Give only the count of lines that contain "Favorito" in the material.

■ **Provided data**
————
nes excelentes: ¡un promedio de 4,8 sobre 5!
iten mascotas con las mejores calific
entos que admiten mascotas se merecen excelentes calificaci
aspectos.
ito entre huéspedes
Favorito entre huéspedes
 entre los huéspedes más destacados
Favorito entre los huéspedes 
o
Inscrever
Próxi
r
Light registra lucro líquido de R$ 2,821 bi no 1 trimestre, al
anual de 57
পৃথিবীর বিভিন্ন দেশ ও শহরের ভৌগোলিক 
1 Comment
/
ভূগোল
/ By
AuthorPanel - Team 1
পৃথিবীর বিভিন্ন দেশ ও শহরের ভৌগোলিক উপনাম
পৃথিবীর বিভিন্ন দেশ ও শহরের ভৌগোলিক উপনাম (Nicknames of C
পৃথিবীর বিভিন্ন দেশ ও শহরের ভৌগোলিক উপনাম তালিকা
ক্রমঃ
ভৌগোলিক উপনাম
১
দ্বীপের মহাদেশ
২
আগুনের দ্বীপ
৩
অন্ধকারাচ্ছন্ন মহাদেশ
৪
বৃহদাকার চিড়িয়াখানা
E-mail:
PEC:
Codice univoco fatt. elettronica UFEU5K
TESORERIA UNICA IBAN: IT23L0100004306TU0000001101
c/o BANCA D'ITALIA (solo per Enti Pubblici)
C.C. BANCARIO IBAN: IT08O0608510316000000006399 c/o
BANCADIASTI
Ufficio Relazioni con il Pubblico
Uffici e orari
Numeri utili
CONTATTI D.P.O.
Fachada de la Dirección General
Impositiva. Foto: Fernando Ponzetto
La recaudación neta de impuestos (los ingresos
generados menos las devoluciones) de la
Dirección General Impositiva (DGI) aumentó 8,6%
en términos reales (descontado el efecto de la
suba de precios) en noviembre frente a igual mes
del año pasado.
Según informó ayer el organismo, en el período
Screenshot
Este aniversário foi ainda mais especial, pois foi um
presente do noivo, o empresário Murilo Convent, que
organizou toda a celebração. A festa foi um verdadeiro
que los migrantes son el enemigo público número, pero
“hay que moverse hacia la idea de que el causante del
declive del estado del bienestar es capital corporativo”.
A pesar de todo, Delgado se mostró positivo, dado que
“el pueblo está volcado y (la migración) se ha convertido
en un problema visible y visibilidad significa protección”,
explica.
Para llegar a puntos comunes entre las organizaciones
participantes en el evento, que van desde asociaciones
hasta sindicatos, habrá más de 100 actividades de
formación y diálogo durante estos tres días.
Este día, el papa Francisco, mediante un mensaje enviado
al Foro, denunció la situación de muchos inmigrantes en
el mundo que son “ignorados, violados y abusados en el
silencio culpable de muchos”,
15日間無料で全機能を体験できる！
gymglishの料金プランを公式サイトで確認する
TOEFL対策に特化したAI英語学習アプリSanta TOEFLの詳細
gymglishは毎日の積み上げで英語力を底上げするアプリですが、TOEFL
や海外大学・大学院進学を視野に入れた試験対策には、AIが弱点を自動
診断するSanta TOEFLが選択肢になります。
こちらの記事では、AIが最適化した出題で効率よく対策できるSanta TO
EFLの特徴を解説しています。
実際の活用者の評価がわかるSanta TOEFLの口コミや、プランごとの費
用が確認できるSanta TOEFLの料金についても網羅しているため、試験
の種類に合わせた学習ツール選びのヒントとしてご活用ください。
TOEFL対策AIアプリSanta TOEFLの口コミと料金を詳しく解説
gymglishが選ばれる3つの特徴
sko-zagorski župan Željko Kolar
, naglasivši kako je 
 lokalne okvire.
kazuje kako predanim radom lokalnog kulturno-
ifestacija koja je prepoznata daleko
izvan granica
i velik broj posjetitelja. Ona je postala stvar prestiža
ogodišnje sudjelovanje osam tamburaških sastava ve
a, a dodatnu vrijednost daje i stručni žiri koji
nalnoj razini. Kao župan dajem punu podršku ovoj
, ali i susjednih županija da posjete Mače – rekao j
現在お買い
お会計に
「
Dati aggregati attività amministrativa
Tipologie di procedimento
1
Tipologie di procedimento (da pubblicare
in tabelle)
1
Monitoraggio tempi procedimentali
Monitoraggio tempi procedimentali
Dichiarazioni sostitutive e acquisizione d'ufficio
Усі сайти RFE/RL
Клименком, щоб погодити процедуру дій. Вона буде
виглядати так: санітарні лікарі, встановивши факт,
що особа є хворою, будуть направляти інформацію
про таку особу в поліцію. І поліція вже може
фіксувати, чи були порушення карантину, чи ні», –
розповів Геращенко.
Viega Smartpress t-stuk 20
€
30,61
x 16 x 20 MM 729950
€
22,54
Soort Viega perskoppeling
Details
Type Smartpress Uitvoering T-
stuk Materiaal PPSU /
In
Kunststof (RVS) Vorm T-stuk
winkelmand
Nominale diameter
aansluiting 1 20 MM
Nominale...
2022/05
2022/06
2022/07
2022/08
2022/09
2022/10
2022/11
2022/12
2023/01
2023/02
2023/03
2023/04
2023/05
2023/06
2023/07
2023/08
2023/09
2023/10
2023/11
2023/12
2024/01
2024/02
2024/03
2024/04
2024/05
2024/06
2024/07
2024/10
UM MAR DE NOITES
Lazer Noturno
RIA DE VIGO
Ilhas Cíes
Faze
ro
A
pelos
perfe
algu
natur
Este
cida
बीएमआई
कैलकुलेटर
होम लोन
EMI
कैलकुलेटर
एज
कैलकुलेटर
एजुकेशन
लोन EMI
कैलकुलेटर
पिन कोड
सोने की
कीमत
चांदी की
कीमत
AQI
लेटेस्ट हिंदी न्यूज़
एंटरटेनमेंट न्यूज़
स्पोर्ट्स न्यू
————
■ **Response**
2